Healthcare academics have responded with caution to the government’s announcement of plans to introduce the first degree-level nurse apprenticeships from next September.
Up to 1,000 apprentice nurses could join the NHS each year once the new route into the profession is fully up and running, health secretary Jeremy Hunt said this morning during a speech.
“The quickest way to boost the supply of nurses is to recruit more people”
As previously reported by Nursing Times, at least four universities are expected to begin nurse apprenticeships in partnership with employers in 2017.
But Professor Dame Jessica Corner, Chair of the Council of Deans of Health, representing UK university faculties engaged in nursing and midwifery education and research, questioned the move.
She noted that opportunities to combine work with study to qualify as a registered nurse had “been around for many years”.
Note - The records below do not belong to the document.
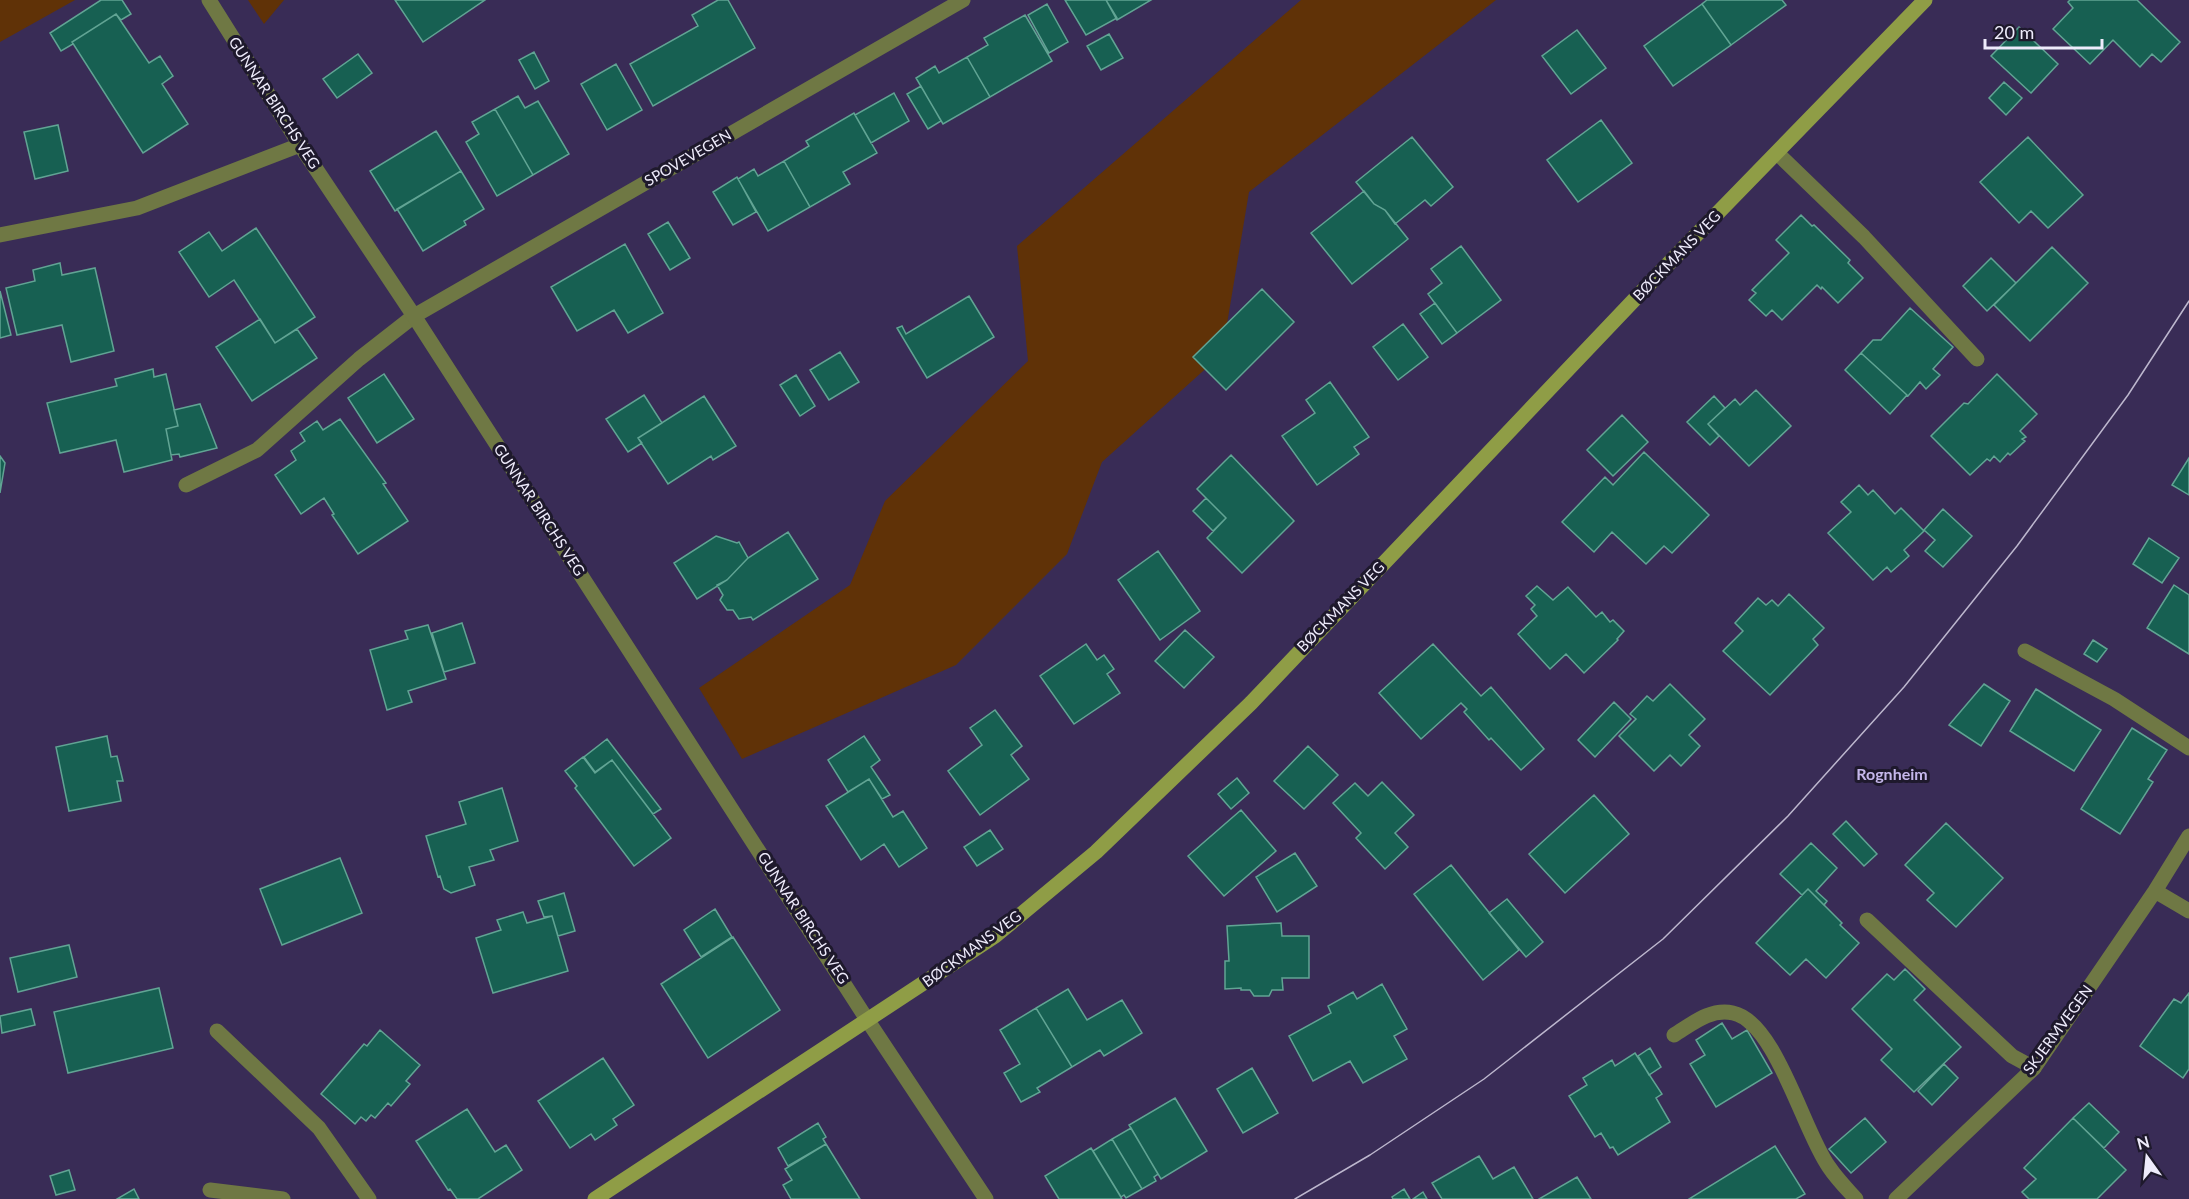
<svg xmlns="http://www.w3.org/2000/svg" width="2189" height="1199" viewBox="0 0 2189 1199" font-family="Lato,sans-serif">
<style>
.green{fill:#603207}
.building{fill:#176052;stroke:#61a494;stroke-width:1.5}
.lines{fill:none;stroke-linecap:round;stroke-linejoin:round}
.lane{stroke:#6f7844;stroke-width:15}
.street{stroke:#6f7844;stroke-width:15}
.secondary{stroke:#8f9d46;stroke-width:15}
.tram{stroke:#bdb7ce;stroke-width:1.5}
.labels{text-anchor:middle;stroke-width:6;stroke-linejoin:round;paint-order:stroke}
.street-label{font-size:15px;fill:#eeebfb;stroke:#1e192c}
.neighbourhood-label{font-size:16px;font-weight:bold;fill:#c5b7eb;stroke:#1e192c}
</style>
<rect width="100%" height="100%" fill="#392c56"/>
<path class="green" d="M0,0h75l-75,42z
M248,0h36l-20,24z
M1301,0h195l-247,192 -27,162 -120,108 -35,92 -111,111 -214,94 -43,-71 151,-103 35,-84 143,-140 -11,-115z"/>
<path class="building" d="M101,0h21l9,14 -10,6 -5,-6 -44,28 1,2 -12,7 -11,-18z
M395,0h90l-62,42z
M718,0h10l27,48 -102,58 -23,-42 68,-38 -6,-11z
M1065,0h41l11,18 -31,17z
M1106,0h45l-34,20z
M1707,0h75l4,5 -55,40 -29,-41z
M2070,0h67l43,42 -19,20 -9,-8 -12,13 -27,-27 -23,24 -37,-35 20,-21 -5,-6z
M1047,4l21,38 -19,11 -21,-38z
M1702,4l29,41 -58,41 -29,-40z
M116,14l33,49 11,-7 13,20 -11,8 26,40 -45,29 -71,-111z
M1025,15l27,46 -62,36 -23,-40 21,-12 -4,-7z
M2019,27l39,37 -27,29 -40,-37z
M1577,30l29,38 -35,26 -29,-38z
M1109,34l14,24 -22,12 -14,-24z
M534,52l15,29 -14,8 -16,-29z
M358,54l14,19 -35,25 -14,-19z
M967,57l23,40 -47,27 -27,-46 19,-12 4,7z
M616,64l26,46 -35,20 -26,-46z
M2004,82l18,16 -16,17 -17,-17z
M921,86l20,35 -13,8 -21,-35z
M894,93l15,28 -38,22 -16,-28z
M518,96l7,12 13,-7 31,53 -36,21 -38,-66z
M495,109l38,66 -36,21 -31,-54 13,-8 -7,-12z
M854,113l23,40 -34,19 7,12 -40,23 -26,-46 25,-15 -3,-5z
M1601,120l31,43 -54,39 -31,-42z
M58,125l10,46 -33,8 -11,-47z
M436,131l25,40 -66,40 -25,-40z
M1412,137l41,50 -22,19 -6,-6 -30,24 -10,-14 -11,-6 -18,-22z
M2028,137l55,58 -35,33 -17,-17 -12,12 -39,-41z
M784,161l26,46 -42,24 -30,-52 16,-10 4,7z
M461,171l23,38 -20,12 2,4 -43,26 -26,-42z
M737,177l19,35 -23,13 -20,-33z
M1364,191l10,13 11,6 23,29 -56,45 -41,-51z
M1801,215l11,11 2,-1 36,35 -2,3 15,15 -25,25 -16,-16 -1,2 -4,-4 -35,35 -10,-10 -6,6 -17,-16 7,-7 -4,-3 37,-37 -13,-13z
M668,222l22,36 -20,12 -22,-36z
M256,228l59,89 -40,26 -41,-63 -25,17 -30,-45 30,-20 13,19z
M625,244l38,69 -35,20 -14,-23 -37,21 -26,-44z
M1461,246l40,54 -44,33 -29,-39 14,-11 -11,-14z
M2052,247l36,36 -58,58 -36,-36z
M1991,258l25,25 -29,28 -24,-25z
M60,263l2,12 33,-7 19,83 -43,11 -9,-37 -45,10 -11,-47 29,-7 -2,-11z
M1262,289l32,33 -68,68 -33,-33z
M0,291l11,44 -11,3z
M969,296l25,41 -67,41 -30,-50 5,-2 4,8z
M1435,303l22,30 -15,11 -22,-30z
M1910,308l43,39 -20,22 7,6 -14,14 -6,-7 -12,14 -47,-43 12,-13h8z
M260,319l15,24 22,-14 20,29 -65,43 -36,-54z
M1403,324l25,33 -30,23 -25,-33z
M840,352l19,30 -30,18 -19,-30z
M1861,353l46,42 -17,19 -45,-44z
M153,369l1,8 12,-3 12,52 -12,3 6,31 -48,12 -8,-32 -56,13 -13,-50 70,-17 -2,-7z
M384,374l30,45 -37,24 -29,-45z
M1997,374l40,40 -17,17 6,6 -4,2 3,2 -15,14 -2,-2 -8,9 -6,-6 -4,5 -3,-2 -17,16 -39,-39 33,-33 4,1z
M796,375l19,31 -15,10 -20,-31z
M1330,382l39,55 -15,10 5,7 -42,31 -35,-49 33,-23 -9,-13z
M1756,390l35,36 -42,40 -41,-42 27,-25 5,6z
M644,395l18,28 -24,15 4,5 -14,9 -22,-33z
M704,396l32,50 -23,14 -2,-4 -43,28 -30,-46z
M1714,396l11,12 -17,16 11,12 -9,9 -23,-23z
M200,404l17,44 -37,9 -1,-3 -8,1 -5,-26 12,-3 -4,-16z
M1622,415l26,27 -35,34 -26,-26z
M340,419l46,64 -3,1 25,37 -50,33 -26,-39 2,-1 -10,-16 -23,16 -26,-39 21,-15 -5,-9 14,-10 -5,-8 17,-12 6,9z
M1644,452l65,63 -37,38 -8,-7 -18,18 -34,-32 -18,20 -32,-30 43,-45 8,8z
M1231,455l63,66 -52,52 -35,-35 19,-20 -29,-29z
M0,456l5,7 -5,30z
M2189,458v37l-17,-10z
M1859,485l9,10 5,-5 22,24 6,-6 23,23 -20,19 5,6 -18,16 -4,-5 -14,13 -45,-47 23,-21 -10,-10z
M1206,498l20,20 -13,13 -20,-20z
M1943,509l29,27 -29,31 -18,-16 10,-11 -11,-10z
M788,532l30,47 -65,41 -2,-3 -12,2 -6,-9h-6l-7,-10 3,-5 -6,-10 10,-5 21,-22z
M716,536l21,7 2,-1 9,16 -21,22 -30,19 -23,-36z
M2149,538l30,20 -17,25 -29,-19z
M1158,551l42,60 -40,29 -42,-60z
M2174,585l15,10v59l-42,-26z
M1537,586l16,14 15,-13 28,30 6,-5 8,10 3,-2 11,11 -7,8 1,1 -34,33 -18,-19 -16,15 -32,-35 19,-18 -6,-7 4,-4 -9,-9z
M1789,594l35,34 -11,11 5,6 -48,50 -47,-44 20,-20 -8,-8 23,-25 8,7 6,-5 6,6z
M462,623l13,40 -31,9 -12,-39z
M428,625l18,54 -38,12 4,11 -25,8 -17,-60 38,-11 -3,-8z
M1185,630l29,27 -30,31 -29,-27z
M2093,640l14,9 -10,13 -13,-8z
M1086,644l11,16 7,-5 10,14 -7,5 13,19 -46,31 -34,-48z
M1433,644l48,52 10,-9 53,62 -23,21 -30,-32 -2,2 -25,-28 3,-3 -6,-6 -40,36 -42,-46z
M1670,684l35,35 -16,16 11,11 -19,20 -11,-11 -16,16 -35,-35 17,-17 -6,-5 17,-18 6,5z
M1984,684l26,17 -29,45 -32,-21z
M2036,689l65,41 -27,41 -64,-40z
M1614,702l17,17 -36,38 -17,-17z
M995,710l27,36 -11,9 18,24 -49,36 -32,-44 34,-26 -12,-17z
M2132,728l35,22 -19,29 5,3 -33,52 -39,-25z
M107,736l4,21 6,-1 6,25h-6l4,20 -52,10 -13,-64z
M864,736l16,24 -9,7 19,28 -8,4 -13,-20 -21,13 -20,-32z
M607,739l54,70 -8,5 -41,-54 -17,12 -11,-15z
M1308,746l30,29 -34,34 -30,-28z
M583,757l12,16 17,-13 59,78 -37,28 -59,-78 2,-2 -12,-15z
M1237,778l12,15 -18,16 -13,-15z
M869,779l24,38 10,-6 24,37 -28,19 -15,-23 -23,16 -35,-54z
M1382,782l32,33 -19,18 13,14 -23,22 -29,-31 5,-5 -28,-30 22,-20 13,13z
M502,788l16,53 -28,9 4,10 -25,7 6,18 -24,8 -7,-4 -4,-13 -2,1 -12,-41 40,-12 -7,-22z
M1594,795l35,39 -64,59 -36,-39z
M1241,810l35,41 -52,45 -36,-40z
M1846,821l31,33 -13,12 -31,-32z
M1946,823l57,55 -47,49 -29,-27 7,-7 -29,-28z
M990,830l13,19 -26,17 -13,-19z
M1811,843l26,25 -21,23 11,10 -3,4 -16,-16 -6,6 -22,-21z
M1295,853l22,33 -40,26 -21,-35z
M340,858l22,55 -80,32 -22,-56z
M1451,865l68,85 -36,30 -69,-86z
M1808,889l34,34 -2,2 19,18 -33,35 -20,-19 -16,16 -34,-32z
M564,893l11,38 -17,5 -6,-20 -8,1 -6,-16z
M1507,899l36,43 -17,15 -37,-44z
M715,909l17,28 -31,20 -17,-27z
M523,912l4,11 25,-7 16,55 -75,22 -17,-55 25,-8 -4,-10z
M1281,923l1,13h27v42h-27l1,12h-11l-3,6h-15l-4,-6h-9v-2l-16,1v-28h4l-2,-35z
M733,937l47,73 -72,48 -47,-74z
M69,945l8,32 -59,15 -8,-34z
M1905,969l20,20 -11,11 47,47 -47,45 -33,-32 11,-11 -40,-40 35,-35 7,6z
M1382,984l25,45 -13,7 13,23 -44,24 -13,-22 -37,20 -24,-45 42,-23 -3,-7 25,-14 4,7z
M159,988l14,60 -105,25 -14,-61z
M1068,989l19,31 35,-20 20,33 -38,23 -4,-6 -28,17 -36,-59z
M2189,993v76l-6,9 -43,-32 34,-47 7,4z
M1036,1008l36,59 -35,21 3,4 -19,10 -17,-29 16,-9 -20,-34z
M31,1009l4,16 -33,8 -2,-17z
M1722,1023l10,16 15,-9 25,43 -56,34 -26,-43 15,-9 -9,-15z
M380,1030l40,35 -14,16 4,3 -19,22 -3,-3 -13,15 -4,-3 -5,6 -5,-4 -6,7 -34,-30 43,-50 3,2z
M1650,1048l11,19 -12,8 -11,-19z
M1635,1053l27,41 -6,4 14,24 -52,33 -5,-8 -3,1 -9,-15 -6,4 -26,-41 18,-11 -4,-7 29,-18 3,6z
M603,1058l31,47 -21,14 4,6 -22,15 -4,-6 -21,14 -32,-47z
M1944,1064l14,14 -26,27 -14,-14z
M1252,1068l26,45 -35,20 -26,-44z
M1175,1098l32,53 -46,28 -32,-54z
M2089,1103l30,29 -15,16 -31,-30z
M467,1109l28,43 11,-7 16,25 -44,29h-21l-7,-10 -2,1 -32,-49z
M1865,1118l21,24 -35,31 -22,-24z
M2073,1118l53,52 -29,29h-68l-7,-7 14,-13 -12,-11z
M818,1123l8,14 -3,2 3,5 -38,22 -10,-18z
M1131,1128l27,46 -4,3 2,4 -14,8 -30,-50z
M1112,1139l30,50 -16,9 -2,-3 -3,2 -28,-46z
M826,1144l34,55h-69l-8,-14 9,-5 -7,-11z
M1775,1146l30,48 -9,5h-107z
M1091,1148l31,51h-63l-14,-23z
M1479,1156l14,23 21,-12 19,32h-91l-10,-16z
M69,1170l6,20 -19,5 -6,-19z
M1577,1177l14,22h-52z
M134,1189l5,10h-22z
M1404,1189l6,10h-17l-1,-2z
M1423,1192l4,7h-14z"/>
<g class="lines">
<path class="lane" d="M1777,153l87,84 113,122
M186,485l71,-35 102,-91 55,-43
M2025,651l89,48 75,49
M1867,920l145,136 22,12
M868,1021l118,178
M217,1031l102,97 50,71
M1674,1035c18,-11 36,-27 59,-22 43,9 71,120 96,154 8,12 18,22 27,32
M210,1190l73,9"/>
<path class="street" d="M209,0l91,145 114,171 454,705
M0,235l137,-27 163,-63
M414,316l549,-316
M2155,891l34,20
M1896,1199l138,-131 121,-177 34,-55"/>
<path class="secondary" d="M595,1199l400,-263 101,-84 155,-149 421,-443 253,-260"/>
<path class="tram" d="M1295,1199l75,-44 114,-76 179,-140 125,-123 116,-129 113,-141 111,-151 61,-94"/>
</g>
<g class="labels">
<g class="street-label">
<text transform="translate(274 103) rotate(57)" y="5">GUNNAR BIRCHS VEG</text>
<text transform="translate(688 158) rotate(-30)" y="5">SPOVEVEGEN</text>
<text transform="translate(1677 256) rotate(-46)" y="5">BØCKMANS VEG</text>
<text transform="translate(539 510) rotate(57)" y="5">GUNNAR BIRCHS VEG</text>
<text transform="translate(1341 607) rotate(-46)" y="5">BØCKMANS VEG</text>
<text transform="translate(803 918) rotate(57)" y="5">GUNNAR BIRCHS VEG</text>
<text transform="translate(972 949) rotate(-36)" y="5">BØCKMANS VEG</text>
<text transform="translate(2058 1030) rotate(-54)" y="5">SKJERMVEGEN</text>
</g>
<g class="neighbourhood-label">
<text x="1892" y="780">Rognheim</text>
</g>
</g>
<g transform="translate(2147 1157) rotate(345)" stroke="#1e192c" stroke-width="4.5" paint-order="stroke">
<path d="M0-4.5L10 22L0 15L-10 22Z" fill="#eeebfb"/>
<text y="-9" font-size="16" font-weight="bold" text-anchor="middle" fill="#eeebfb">N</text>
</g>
<path d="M1985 39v9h117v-9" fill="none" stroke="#eeebfb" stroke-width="3"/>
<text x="1994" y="39" font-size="18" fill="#eeebfb" stroke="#1e192c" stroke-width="4.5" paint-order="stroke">20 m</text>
</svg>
“More opportunities to do this are welcome, providing they are properly resourced and education standards are consistent, whatever route students come through,” she said.
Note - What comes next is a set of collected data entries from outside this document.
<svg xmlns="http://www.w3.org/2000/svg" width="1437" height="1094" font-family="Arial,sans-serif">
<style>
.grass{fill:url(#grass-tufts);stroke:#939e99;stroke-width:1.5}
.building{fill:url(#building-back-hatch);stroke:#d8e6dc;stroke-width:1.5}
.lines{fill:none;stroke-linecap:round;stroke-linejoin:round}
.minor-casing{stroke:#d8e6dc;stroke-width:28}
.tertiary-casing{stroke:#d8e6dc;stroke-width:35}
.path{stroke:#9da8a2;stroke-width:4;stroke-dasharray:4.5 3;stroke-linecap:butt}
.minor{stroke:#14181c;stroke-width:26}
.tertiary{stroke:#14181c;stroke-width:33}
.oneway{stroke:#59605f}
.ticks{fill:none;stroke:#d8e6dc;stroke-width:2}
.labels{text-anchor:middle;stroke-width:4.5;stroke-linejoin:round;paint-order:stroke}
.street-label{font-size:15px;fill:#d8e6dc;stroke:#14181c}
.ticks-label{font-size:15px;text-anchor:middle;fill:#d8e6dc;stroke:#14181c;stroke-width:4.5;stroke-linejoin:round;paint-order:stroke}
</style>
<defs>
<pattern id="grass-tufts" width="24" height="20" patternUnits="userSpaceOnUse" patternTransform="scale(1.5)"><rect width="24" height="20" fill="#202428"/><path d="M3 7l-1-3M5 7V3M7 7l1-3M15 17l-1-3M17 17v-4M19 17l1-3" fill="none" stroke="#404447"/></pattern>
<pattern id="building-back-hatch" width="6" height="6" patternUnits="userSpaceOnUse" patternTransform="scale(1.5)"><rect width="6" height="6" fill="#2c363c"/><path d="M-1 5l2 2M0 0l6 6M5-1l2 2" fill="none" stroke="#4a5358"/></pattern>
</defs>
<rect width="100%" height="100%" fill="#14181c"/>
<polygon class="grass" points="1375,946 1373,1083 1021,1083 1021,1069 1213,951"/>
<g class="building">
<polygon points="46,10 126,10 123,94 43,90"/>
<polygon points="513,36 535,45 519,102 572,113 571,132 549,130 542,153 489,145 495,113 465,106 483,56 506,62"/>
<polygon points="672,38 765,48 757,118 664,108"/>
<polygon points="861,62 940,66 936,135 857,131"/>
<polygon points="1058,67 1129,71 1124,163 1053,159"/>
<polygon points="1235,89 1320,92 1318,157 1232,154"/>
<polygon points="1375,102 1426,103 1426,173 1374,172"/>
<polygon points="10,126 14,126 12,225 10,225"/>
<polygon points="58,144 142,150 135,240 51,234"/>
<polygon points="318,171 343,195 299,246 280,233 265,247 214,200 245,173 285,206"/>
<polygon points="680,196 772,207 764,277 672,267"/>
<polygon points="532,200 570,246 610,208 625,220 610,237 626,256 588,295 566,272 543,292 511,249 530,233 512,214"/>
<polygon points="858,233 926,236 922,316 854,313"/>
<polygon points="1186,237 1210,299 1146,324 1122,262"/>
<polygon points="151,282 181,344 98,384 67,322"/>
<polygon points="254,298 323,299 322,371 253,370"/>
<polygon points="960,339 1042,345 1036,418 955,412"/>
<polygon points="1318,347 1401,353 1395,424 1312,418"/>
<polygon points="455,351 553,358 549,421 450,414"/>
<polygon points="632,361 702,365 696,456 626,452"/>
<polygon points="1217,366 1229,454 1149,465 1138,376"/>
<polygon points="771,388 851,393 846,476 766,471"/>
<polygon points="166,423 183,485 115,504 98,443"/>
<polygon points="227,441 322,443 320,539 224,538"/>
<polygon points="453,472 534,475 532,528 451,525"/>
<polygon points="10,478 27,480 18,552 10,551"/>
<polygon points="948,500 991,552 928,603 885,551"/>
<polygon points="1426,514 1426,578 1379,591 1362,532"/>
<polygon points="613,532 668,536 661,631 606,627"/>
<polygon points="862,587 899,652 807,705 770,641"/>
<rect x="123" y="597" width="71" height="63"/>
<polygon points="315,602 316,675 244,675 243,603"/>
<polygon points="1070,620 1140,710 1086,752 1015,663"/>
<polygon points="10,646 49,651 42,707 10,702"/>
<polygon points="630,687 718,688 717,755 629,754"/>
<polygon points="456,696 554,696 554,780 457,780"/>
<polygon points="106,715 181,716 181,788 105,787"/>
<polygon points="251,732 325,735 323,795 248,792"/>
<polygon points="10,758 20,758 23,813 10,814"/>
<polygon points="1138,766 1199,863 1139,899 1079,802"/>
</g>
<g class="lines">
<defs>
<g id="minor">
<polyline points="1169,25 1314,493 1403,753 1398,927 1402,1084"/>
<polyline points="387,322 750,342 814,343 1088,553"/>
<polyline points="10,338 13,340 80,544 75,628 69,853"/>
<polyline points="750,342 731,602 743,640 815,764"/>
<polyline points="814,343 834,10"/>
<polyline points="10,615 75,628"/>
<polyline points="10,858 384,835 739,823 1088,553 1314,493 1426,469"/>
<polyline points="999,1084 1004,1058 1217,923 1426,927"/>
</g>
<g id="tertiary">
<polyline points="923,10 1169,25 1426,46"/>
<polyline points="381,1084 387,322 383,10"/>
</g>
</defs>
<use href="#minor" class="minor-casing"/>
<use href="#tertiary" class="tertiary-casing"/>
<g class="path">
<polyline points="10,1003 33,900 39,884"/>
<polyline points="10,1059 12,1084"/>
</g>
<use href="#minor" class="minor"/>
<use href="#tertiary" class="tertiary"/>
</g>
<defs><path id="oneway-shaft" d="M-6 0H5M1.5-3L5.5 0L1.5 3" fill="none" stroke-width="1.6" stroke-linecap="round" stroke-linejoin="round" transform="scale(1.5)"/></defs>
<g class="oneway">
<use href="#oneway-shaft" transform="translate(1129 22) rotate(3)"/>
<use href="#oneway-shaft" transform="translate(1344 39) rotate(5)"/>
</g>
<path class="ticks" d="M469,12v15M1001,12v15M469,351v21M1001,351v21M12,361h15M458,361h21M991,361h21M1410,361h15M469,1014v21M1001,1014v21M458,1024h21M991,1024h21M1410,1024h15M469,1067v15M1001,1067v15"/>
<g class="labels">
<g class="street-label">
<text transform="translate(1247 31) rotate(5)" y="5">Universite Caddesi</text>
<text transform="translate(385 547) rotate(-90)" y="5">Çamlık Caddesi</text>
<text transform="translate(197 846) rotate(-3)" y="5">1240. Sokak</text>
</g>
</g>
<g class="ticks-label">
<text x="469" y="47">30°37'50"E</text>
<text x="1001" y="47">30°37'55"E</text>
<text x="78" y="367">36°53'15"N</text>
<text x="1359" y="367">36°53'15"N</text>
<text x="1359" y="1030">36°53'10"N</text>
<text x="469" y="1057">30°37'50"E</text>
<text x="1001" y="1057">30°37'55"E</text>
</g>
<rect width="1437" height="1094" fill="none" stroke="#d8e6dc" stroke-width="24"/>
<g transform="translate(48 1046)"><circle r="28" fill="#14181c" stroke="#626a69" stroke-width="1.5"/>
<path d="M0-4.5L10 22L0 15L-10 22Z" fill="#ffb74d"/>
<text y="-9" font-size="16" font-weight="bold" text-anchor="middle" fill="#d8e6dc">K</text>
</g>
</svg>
But Professor Corner stated that “we should be clear” that moves to provide more apprenticeships “will not solve the nursing workforce shortage”.
“With 20,000 student nursing places in England each year, 1,000 apprentices who may take five years to join the workforce are a drop in the ocean,” she warned.
“The quickest way to boost the supply of nurses is to recruit more people through conventional programmes and retain them in the workforce over the long-term,” she said.
She added that, given the current pressures on the NHS, there was a “strong case” for a national campaign to promote nursing as a career alongside measures to support nurses in the workplace.
Mr Hunt made the announcement this morning as part of a keynote speech, where he also confirmed that the new nursing associate role would be subject to regulation by the Nursing and Midwifery Council.
In addition, he unveiled moves to encourage more NHS senior managers from clinical backgrounds, an easier route into advanced nurse practitioner roles and wider adoption of e-rostering technology.